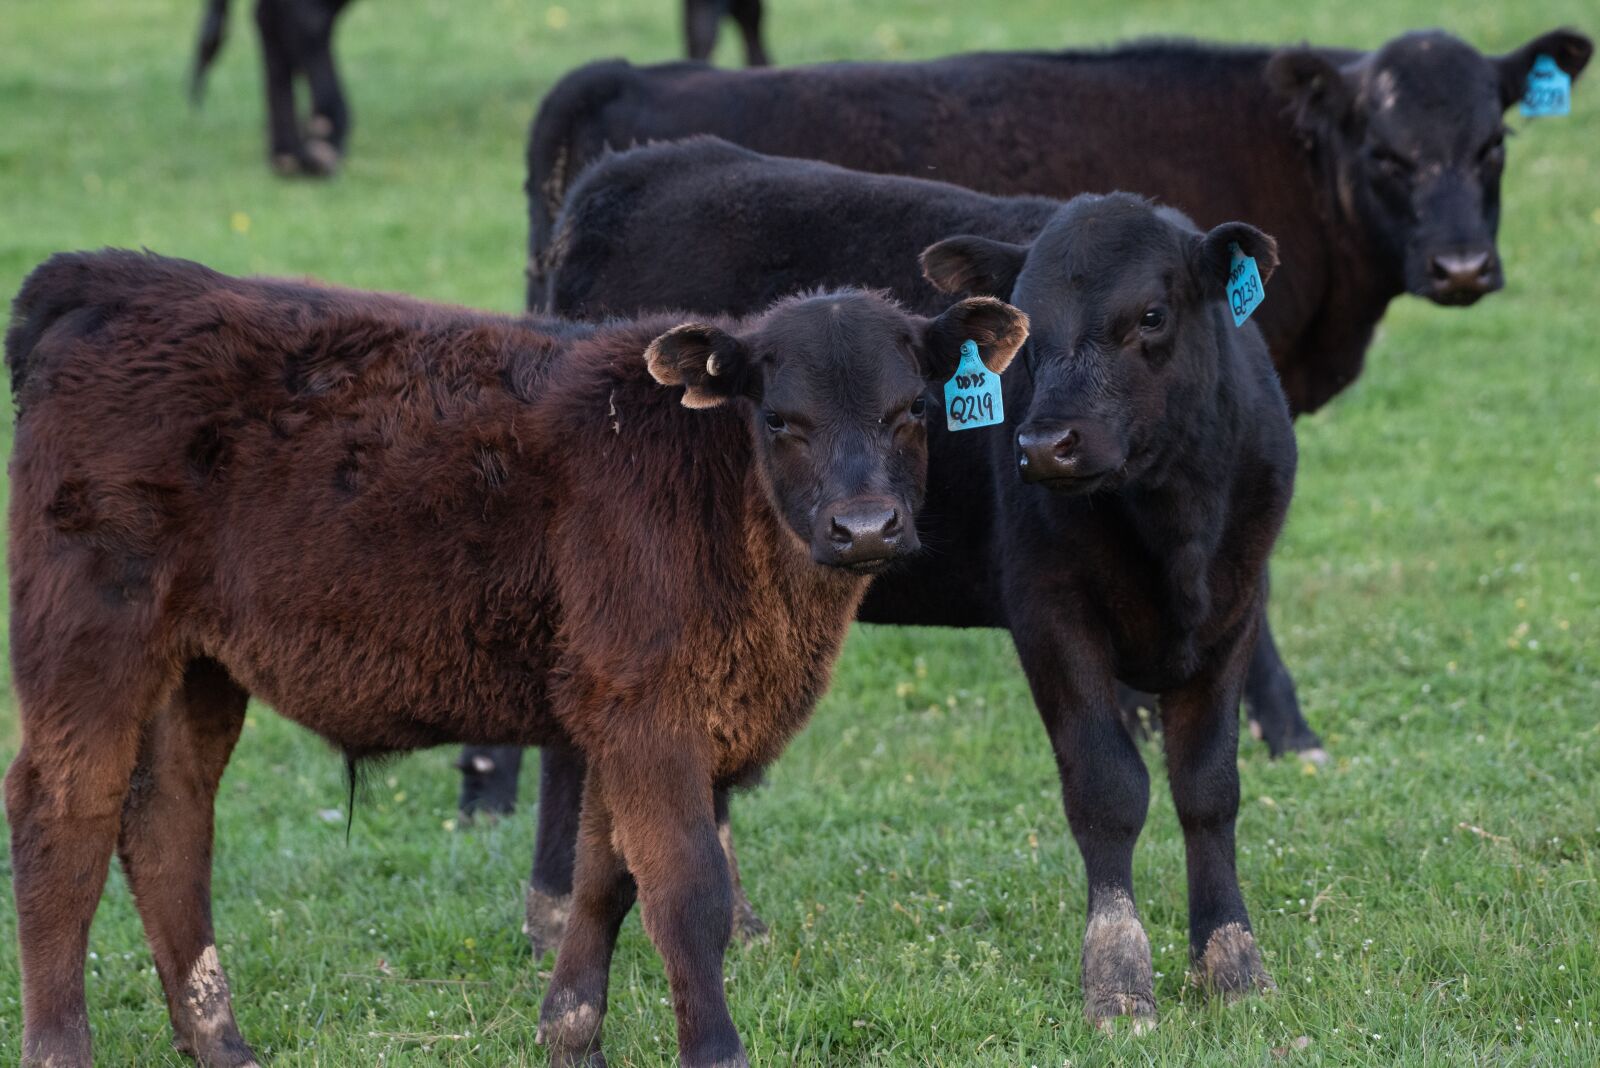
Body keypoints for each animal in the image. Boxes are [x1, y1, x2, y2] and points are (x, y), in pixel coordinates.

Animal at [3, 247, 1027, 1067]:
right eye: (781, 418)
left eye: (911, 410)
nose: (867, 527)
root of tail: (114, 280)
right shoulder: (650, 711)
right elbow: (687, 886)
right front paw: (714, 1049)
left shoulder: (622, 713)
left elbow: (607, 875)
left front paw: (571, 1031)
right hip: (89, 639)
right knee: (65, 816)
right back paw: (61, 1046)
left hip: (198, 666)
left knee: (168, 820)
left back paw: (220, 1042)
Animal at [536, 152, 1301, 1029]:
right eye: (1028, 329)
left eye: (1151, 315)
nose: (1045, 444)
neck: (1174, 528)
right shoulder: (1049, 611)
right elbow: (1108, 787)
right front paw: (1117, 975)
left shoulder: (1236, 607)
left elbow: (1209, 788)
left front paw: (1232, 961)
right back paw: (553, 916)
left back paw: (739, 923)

- **WHAT YOU HAVE TO DO**:
In the entries above, which lines hold the string "shoulder"? Report all of them.

- **EXERCISE SOLUTION**:
right shoulder: (650, 711)
left shoulder: (622, 713)
right shoulder: (1049, 611)
left shoulder: (1236, 607)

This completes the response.